When alcohol is in our bodies it takes over the brain's communication center, which can make us more impulsive and lose self-control. This means we are more likely to behave in socially unacceptable ways.
When we drink alcohol, it slows down the brain and our ability to control impulses. We tend to show less sensitivity toward other people and may fail to consider how they might be feeling or what their actions could mean. When we are intoxicated, it is hard to know how much is too much or whether someone may have had too much to drink.
This can make it easier for people to behave in ways they normally would not, such as using violence or having sex with someone they might not want to.
When you start drinking alcohol and continue to drink more and more each time, your brain starts building a tolerance toward the effects of this beverage which means that you need to keep on drinking more and more to feel the same effects as before.
Alcohol has a tendency to make people feel more confident and less inhibited, which may cause them to behave in ways that they would not when sober and that they might later regret. There are ways to avoid these behaviors:
Alcohol consumption is a significant public health issue in the United States. There are more than 88,000 deaths every year related to alcohol consumption and an estimated 26 million people suffer from alcohol abuse or dependence.

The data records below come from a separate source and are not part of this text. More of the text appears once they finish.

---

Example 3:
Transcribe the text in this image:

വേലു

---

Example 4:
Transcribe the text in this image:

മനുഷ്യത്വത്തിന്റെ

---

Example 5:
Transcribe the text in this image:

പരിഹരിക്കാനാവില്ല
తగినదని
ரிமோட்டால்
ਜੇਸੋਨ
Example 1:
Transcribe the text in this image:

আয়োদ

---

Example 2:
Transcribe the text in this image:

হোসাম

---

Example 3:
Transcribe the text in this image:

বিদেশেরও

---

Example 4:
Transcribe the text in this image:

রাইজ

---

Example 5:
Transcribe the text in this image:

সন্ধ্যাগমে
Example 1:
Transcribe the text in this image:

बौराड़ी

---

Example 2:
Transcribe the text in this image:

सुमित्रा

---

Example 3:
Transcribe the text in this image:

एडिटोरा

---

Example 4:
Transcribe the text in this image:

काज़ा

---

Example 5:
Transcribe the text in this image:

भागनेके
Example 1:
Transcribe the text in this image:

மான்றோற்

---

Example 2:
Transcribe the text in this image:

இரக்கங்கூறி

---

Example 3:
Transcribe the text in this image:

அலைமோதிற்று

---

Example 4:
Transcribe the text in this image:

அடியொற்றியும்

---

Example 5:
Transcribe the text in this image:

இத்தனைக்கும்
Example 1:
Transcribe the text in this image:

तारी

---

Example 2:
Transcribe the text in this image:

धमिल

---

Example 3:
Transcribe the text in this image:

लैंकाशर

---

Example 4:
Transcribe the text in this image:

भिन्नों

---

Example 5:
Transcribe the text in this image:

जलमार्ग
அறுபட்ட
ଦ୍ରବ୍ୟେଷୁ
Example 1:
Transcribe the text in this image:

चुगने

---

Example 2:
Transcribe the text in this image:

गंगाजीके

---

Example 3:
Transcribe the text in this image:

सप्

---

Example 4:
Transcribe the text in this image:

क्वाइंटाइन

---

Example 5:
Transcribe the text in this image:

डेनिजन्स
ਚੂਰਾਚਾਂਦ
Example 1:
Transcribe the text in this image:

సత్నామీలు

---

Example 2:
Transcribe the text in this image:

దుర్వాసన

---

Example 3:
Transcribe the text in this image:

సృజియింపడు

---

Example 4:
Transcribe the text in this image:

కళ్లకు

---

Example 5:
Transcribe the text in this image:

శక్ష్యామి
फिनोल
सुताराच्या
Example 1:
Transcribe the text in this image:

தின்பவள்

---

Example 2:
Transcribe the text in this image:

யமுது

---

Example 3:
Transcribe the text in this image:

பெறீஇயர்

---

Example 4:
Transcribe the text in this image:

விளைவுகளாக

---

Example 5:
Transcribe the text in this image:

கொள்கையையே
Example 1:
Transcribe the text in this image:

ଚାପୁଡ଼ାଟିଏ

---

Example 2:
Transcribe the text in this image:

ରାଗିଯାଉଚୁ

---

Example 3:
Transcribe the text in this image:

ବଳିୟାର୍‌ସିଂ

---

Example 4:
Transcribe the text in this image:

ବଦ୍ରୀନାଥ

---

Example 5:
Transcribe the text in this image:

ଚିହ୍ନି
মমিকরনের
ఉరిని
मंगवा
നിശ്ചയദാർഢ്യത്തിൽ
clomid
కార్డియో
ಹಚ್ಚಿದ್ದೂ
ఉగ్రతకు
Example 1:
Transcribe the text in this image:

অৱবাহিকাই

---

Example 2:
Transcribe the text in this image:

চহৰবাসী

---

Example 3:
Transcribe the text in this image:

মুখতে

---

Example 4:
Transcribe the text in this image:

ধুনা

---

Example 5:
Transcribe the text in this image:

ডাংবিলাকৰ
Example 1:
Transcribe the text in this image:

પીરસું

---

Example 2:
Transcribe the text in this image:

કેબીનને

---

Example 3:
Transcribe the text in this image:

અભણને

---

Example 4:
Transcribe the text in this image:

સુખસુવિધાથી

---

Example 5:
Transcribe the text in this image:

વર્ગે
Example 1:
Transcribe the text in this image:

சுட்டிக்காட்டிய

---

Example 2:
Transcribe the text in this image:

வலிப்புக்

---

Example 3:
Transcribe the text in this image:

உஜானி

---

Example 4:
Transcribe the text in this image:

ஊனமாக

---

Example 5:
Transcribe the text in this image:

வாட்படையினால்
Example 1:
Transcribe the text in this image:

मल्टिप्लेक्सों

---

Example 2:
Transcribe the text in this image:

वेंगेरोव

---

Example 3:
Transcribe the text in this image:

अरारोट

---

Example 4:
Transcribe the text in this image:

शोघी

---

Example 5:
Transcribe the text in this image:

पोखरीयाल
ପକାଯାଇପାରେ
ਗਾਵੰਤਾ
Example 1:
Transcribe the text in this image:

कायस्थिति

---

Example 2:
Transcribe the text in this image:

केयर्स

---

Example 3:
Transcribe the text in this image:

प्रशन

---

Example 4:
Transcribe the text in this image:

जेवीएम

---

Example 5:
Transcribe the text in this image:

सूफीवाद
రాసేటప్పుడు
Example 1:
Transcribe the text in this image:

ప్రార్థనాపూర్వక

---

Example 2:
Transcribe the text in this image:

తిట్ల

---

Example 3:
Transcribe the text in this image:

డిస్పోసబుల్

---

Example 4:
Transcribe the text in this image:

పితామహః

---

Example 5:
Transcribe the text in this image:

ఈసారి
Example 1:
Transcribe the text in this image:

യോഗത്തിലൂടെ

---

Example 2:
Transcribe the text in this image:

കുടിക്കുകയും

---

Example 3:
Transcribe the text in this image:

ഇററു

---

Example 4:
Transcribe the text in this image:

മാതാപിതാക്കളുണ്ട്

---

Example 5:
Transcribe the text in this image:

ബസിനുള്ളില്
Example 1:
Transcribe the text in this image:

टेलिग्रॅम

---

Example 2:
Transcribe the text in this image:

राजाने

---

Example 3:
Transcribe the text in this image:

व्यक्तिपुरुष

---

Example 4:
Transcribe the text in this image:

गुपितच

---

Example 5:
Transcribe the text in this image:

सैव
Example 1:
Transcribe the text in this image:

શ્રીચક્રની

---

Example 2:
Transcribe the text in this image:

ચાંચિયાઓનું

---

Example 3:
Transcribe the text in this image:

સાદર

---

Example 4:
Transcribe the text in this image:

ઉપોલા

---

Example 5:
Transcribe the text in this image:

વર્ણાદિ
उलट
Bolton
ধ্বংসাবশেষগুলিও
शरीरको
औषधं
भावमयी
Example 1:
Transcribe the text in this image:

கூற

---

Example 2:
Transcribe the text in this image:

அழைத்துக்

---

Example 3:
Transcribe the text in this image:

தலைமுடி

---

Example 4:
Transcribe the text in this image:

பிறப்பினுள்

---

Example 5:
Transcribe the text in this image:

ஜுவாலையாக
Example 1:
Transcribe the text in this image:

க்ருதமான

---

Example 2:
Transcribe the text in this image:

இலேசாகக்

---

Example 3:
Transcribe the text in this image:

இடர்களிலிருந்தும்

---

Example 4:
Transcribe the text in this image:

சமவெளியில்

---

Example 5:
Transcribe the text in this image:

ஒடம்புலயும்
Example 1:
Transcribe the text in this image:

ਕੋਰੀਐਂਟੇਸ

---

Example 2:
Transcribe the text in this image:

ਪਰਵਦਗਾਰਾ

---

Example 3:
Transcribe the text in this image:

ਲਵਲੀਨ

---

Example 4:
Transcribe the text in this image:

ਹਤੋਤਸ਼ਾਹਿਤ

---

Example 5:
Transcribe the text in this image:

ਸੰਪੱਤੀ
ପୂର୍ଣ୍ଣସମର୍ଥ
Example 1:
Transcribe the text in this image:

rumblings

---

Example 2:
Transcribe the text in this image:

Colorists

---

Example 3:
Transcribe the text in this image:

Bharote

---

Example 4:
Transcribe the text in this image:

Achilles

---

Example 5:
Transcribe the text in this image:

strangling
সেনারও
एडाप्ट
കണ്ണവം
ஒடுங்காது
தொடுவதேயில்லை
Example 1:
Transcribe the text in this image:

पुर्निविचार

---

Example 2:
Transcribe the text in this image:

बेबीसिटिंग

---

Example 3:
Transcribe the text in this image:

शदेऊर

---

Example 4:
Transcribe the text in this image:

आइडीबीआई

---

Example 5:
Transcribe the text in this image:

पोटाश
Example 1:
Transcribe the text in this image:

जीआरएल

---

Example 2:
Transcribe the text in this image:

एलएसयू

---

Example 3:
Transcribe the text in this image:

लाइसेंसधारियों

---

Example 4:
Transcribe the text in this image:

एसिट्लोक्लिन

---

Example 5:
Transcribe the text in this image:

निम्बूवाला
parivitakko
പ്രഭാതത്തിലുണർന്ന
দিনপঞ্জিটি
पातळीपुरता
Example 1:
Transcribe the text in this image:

In order for consumers to make informed decisions about how much they drink, it's important that they understand not only how their own bodies will react but also those of others around them as well as what kind of social interactions they may have when drinking. The many effects of alcohol can range from blackouts and accidents to judgment impairment and decision making difficulties which could lead someone to make dangerous choices such as driving while intoxicated or unprotected sex with strangers without considering STD risks.